Les premières à être fabriquées sont les pièces de 2 sols et de 12 deniers. De nombreux ateliers monétaires français en frapperont. Elle est suivie, suite à un nouveau décret du 2 septembre 1792, par les coupures de 3 et 6 deniers. La fabrication est, là, beaucoup plus limitée. Avec la Convention, les modules ne changent pas mais les types nouveaux, dus à Dupré, sont définis par le décret du 26 avril 1793. Ils sont dits “aux balances”. L’avers montre la table de la loi, surmontée d’un symbole rayonnant, sur laquelle est inscrit “LES HOMMES SONT EGAUX DEVANT LA LOI”. De part et d’autre une gerbe de blé et une grappe de raisin. La légende est REPUBLIQUE FRANCAISE. Au bas figure la date exprimée dans le calendrier révolutionnaire. Le revers montre une couronne de feuillage traversée horizontalement par une balance et surmontée d’un bonnet phrygien. En son centre est inscrite la valeur faciale. Au bas figurent la lettre d’atelier et, en 1793, le millésime exprimé dans le calendrier grégorien. On en trouve 3 coupures différents : 2 sols, 1 sol et un demi-sol.

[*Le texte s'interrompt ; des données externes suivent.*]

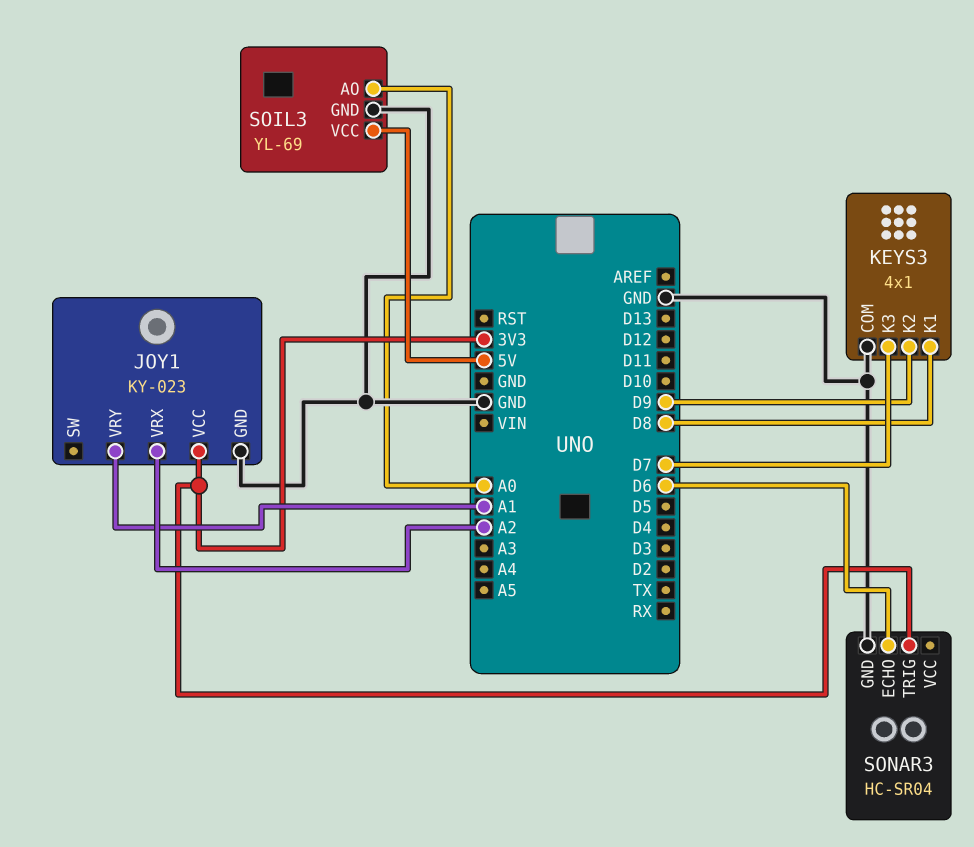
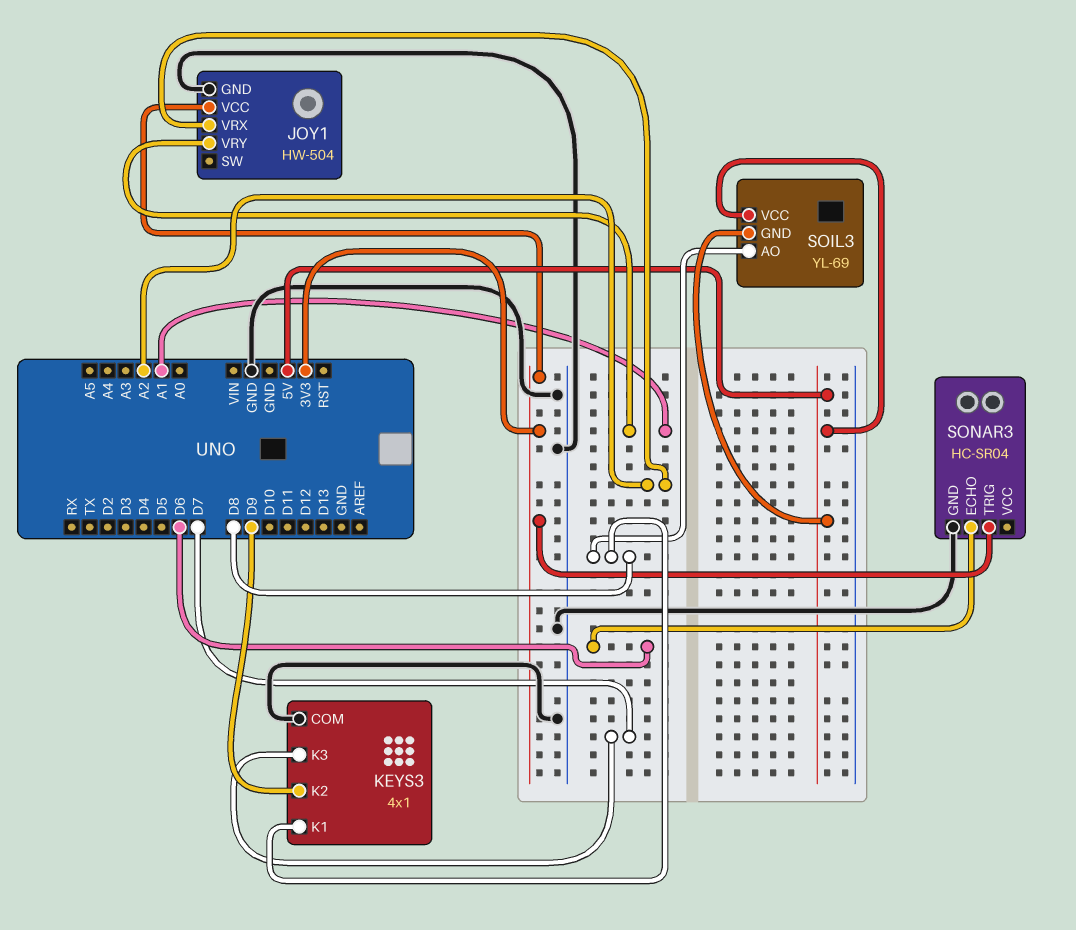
JOY1: KY-023 -> HW-504
SOIL3 pin AO: A0 -> D8
SOIL3 pin GND: GND -> 5V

Les frappes en métal de cloche sont assez faciles à reconnaître. Elles sont généralement d’une couleur tirant sur le brun ou le vert et, même lorsqu’on a l’impression qu’elles n’ont pas ou peu circulé, les reliefs sont “mous” et l’inscription sur les tables de la loi sont totalement ou partiellement illisibles.
Toutes ces pièces sont rares et en bon état.
Finalement, compte tenu de la difficulté, ces fabrication cesseront en 1794. De plus, les guerres de la République nécessitent la récupération de ce métal pour le transformer… en canons. Une expérience qui aura donc tourné court.